The measure itself, $10 billion to save teacher jobs, has been controversial for many reasons, including its funding source. (Take the money from Race to the Top? Why do you hate school reform so much? Take the money from food stamps? Why do you hate poor people?) The details are being hashed out in Washington this week; in the meantime, it’s a good opportunity to fix your lens on what these teacher pink slips really mean. Were the teachers in your district really laid off, with the unemployment benefits and COBRA payments that come with that? Or are they still on the payroll but just had to clean out their classrooms and hope for reassignment? (No small thing, by the way. Seeing a teacher pull all those boxes out of his or her room at the end of the year is like watching a clown car unload. All those supplies! The classroom library! The folders. So many folders.)

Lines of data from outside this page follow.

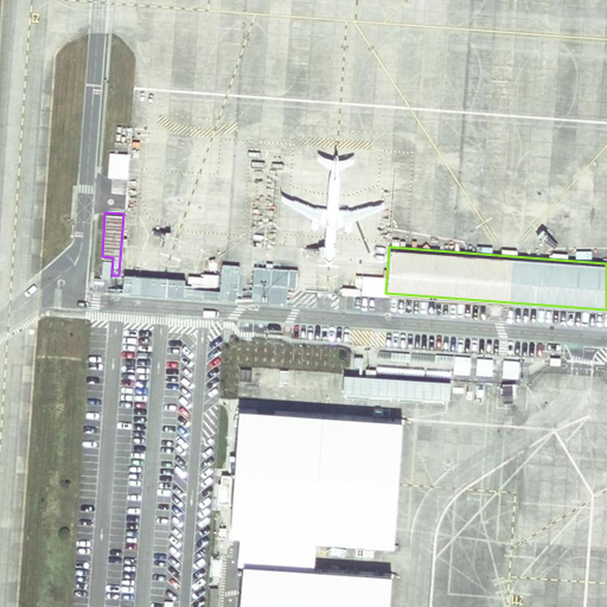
[(471,358),(455,357),(454,376),(470,377),(471,358)]
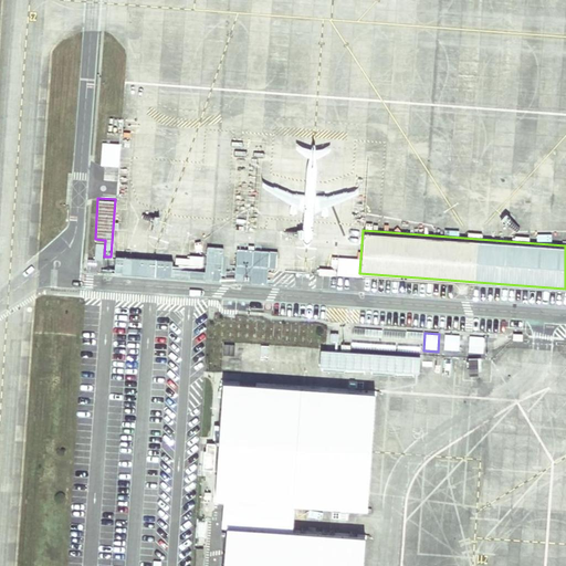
[(460,337),(446,336),(446,352),(460,352),(460,337)]
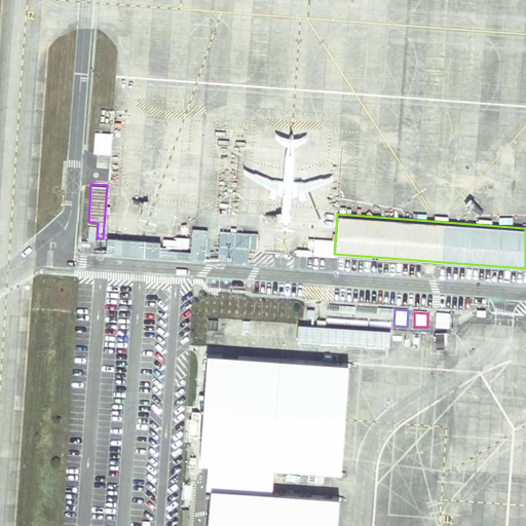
[(451,314),(438,314),(437,329),(450,330),(451,314)]
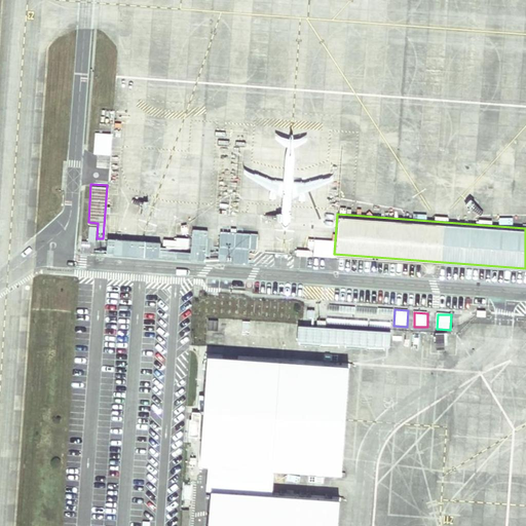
[(389,334),(300,327),(299,342),(388,348),(389,334)]
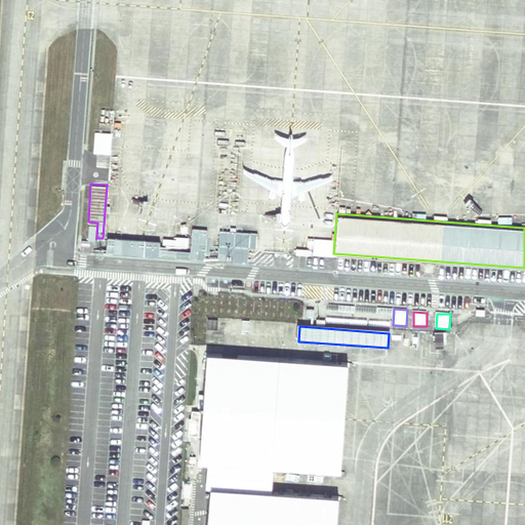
[(340,477),(349,366),(207,356),(199,468),(201,468),(207,468),(272,473),(340,477)]
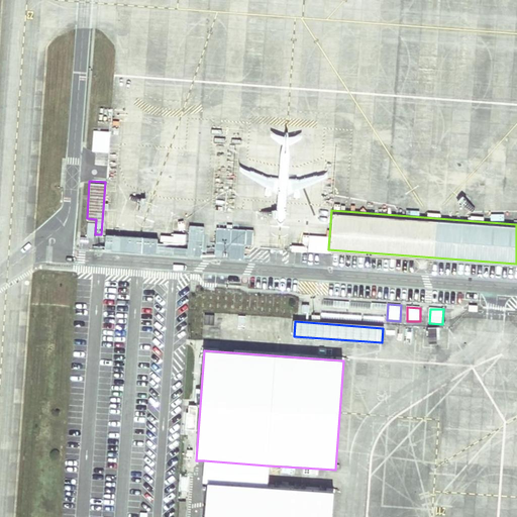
[(268,466),(204,460),(202,485),(206,485),(267,489),(268,466)]
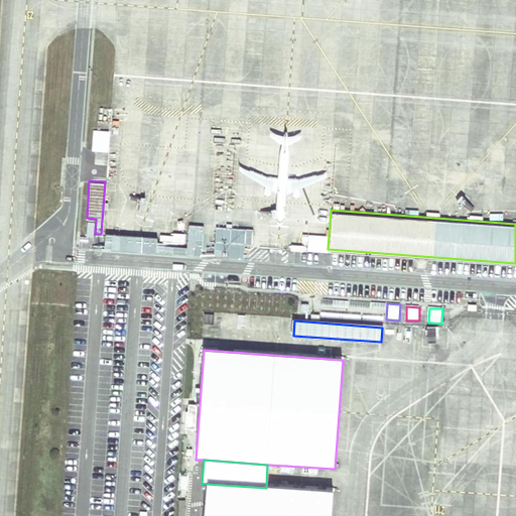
[(332,515),(334,493),(206,484),(204,503),(203,515),(332,515)]
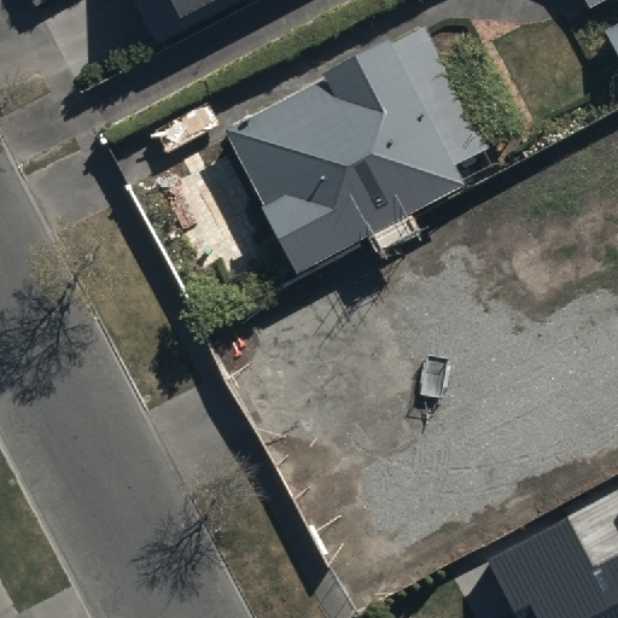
[(132,0),(155,41),(227,0),(132,0)]
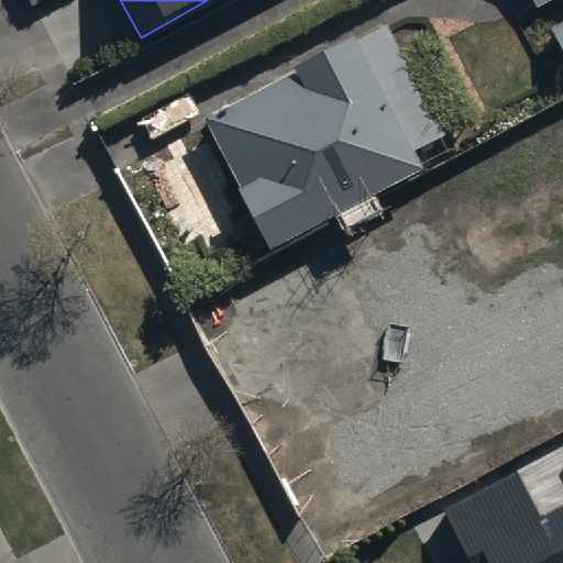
[(529,0),(536,11),(554,0),(529,0)]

I am interested, as always, in the practicalities of all this. What does it mean for schools, for teachers and most importantly for students for jobs to be in this limbo? Anything? Nothing? Are districts who didn’t wind up having to fire anyone going to get Edujobs money anyway, and if so, what will they do with it?

1 comment:

  1. We've now got a great experiment to watch, and it would be doubly valuable if done without hypocracy. The Administration has been justly criticized for pushing too fast on turnarounds, so that now districts have tons of money arriving but without nearly the time for adequate planning. Now, with both the Edujobs and also new rules foor Title spending (by now encouraging districts to invest in people as opposed the previous CYA spending on programs, consultants, pd, etc., as you correctly questioned)to avoid "falling off the cliff, districts face the same situation. Many now have plenty of money to hire people, but with no time to prepare.

    Clearly, mistakes will be made. I've complained about hurried turnaround efforts causing mistakes, but hiring people at this time of year will cause mistakes. When our school found itself in a huge crisis that forced us to hire eight teachers in October, one of those hires was great, one was good, and six were incompetent, and then we were stuck with them for years.

    Gosh, think of the benefit of being able to say that stuff happens, and the beginning of the year chaos is regretably, but now less move deliberatvely and collaboratively to figure out how to spend this money during the school year.